● Directions
Copy the passage on rejecting Rayleigh light word for word, from "Figure 7.19 demonstrates" to "for spectral detection.".

● Given text
***

The author has developed and successfully used a novel and efficient method to reject the interfering Rayleigh light from detection in Raman microprobe spectroscopy on usually (110)-oriented laser facets (Epperlein, 1992). It employs crossed polarizations of incident and scattered light in conjunction with a commercial polarizing beamsplitter (PBS), which has polarization-dependent transmissions. This new method avoids all the drawbacks listed above for notch filters.
Figure 7.19 demonstrates the basic function by using a simple PBS, which consists of a pair of right-angled prisms, cemented together, hypotenuse-face to hypotenuse-face, with a special multilayer dielectric film in between. The incident light from the excitation laser is linearly polarized (p-polarization) such that it passes straight through the cube onto the laser facet surface with the correct polarization for symmetry-allowed Raman scattering (see Section 7.4.4 and Figure 7.20 below). Upon scattering, the Rayleigh light with unchanged polarization is transmitted back through the cube. In contrast, the interesting Raman light with a polarization orthogonal to that of the incident beam (s-polarization) is reflected by the multilayer dielectric film at a 90° angle and fed into the spectrometer for spectral detection.

***

● Information provided
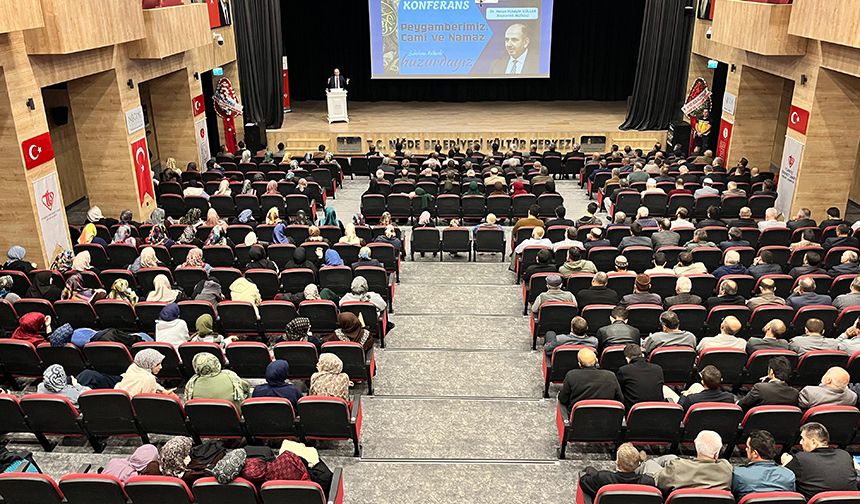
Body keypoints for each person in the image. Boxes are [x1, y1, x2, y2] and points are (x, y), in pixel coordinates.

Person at [781, 423, 858, 499]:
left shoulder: (800, 459)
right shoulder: (845, 455)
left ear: (813, 442)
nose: (800, 442)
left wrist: (785, 462)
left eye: (803, 439)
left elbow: (781, 478)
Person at [646, 431, 732, 492]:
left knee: (650, 463)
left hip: (672, 472)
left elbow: (657, 480)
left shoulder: (677, 467)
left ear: (696, 447)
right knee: (671, 458)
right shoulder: (727, 469)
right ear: (717, 454)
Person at [578, 443, 656, 500]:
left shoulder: (603, 478)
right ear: (638, 464)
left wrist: (593, 473)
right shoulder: (648, 482)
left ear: (617, 463)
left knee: (589, 469)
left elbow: (583, 481)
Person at [732, 430, 796, 498]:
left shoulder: (738, 474)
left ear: (755, 453)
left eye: (747, 447)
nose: (746, 449)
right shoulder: (789, 475)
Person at [557, 348, 623, 409]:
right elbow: (620, 399)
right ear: (596, 361)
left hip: (579, 416)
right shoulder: (611, 376)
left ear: (579, 364)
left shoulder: (571, 375)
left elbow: (563, 399)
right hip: (607, 415)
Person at [184, 353, 250, 409]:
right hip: (231, 417)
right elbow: (246, 388)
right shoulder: (230, 375)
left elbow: (187, 403)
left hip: (202, 418)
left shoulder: (191, 384)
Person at [617, 344, 665, 409]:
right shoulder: (658, 369)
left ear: (627, 359)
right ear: (642, 355)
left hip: (634, 411)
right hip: (657, 409)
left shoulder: (623, 370)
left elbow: (620, 392)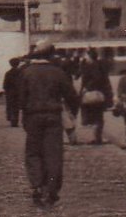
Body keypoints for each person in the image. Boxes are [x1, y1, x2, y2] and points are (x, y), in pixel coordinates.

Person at [15, 40, 80, 207]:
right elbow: (71, 95)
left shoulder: (26, 72)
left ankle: (37, 185)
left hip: (33, 116)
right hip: (53, 116)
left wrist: (23, 115)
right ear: (51, 54)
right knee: (53, 153)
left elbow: (20, 97)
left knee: (33, 152)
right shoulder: (58, 72)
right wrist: (73, 113)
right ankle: (51, 189)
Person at [77, 50, 114, 145]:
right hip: (98, 94)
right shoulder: (96, 65)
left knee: (95, 117)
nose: (84, 58)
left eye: (86, 56)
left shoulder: (93, 66)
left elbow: (96, 79)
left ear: (90, 56)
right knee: (97, 117)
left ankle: (96, 138)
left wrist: (86, 88)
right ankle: (97, 137)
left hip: (94, 95)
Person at [2, 57, 25, 127]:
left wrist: (6, 90)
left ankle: (12, 119)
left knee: (11, 105)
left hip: (10, 92)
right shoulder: (22, 73)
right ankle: (16, 119)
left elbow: (5, 84)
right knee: (17, 106)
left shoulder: (8, 73)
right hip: (19, 91)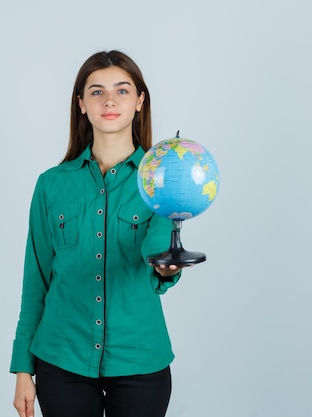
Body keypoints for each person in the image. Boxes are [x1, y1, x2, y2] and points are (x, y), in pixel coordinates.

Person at [10, 50, 189, 417]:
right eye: (96, 91)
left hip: (140, 358)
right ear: (81, 104)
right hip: (62, 358)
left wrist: (166, 268)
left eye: (122, 90)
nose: (109, 100)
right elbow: (37, 281)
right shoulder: (51, 185)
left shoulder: (160, 181)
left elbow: (159, 246)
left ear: (140, 101)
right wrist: (23, 368)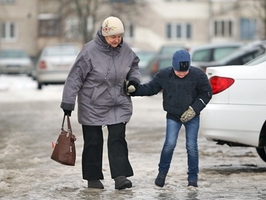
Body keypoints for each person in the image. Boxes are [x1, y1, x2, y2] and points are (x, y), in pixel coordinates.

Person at [60, 16, 141, 190]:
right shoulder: (89, 51)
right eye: (113, 36)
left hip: (118, 102)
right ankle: (93, 178)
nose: (117, 40)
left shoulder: (125, 49)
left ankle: (120, 176)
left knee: (118, 138)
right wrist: (68, 101)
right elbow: (75, 77)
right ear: (105, 34)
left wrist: (133, 80)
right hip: (92, 104)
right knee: (93, 142)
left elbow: (134, 64)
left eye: (119, 36)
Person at [128, 49, 212, 188]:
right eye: (178, 71)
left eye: (184, 71)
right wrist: (133, 90)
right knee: (169, 144)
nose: (181, 73)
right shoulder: (164, 74)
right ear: (173, 66)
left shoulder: (198, 75)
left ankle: (192, 178)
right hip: (173, 115)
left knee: (191, 146)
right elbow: (150, 88)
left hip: (192, 116)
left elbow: (207, 93)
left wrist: (194, 109)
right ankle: (162, 174)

***

● Answer space
Figure 7.19 demonstrates the basic function by using a simple PBS, which consists of a pair of right-angled prisms, cemented together, hypotenuse-face to hypotenuse-face, with a special multilayer dielectric film in between. The incident light from the excitation laser is linearly polarized (p-polarization) such that it passes straight through the cube onto the laser facet surface with the correct polarization for symmetry-allowed Raman scattering (see Section 7.4.4 and Figure 7.20 below). Upon scattering, the Rayleigh light with unchanged polarization is transmitted back through the cube. In contrast, the interesting Raman light with a polarization orthogonal to that of the incident beam (s-polarization) is reflected by the multilayer dielectric film at a 90° angle and fed into the spectrometer for spectral detection.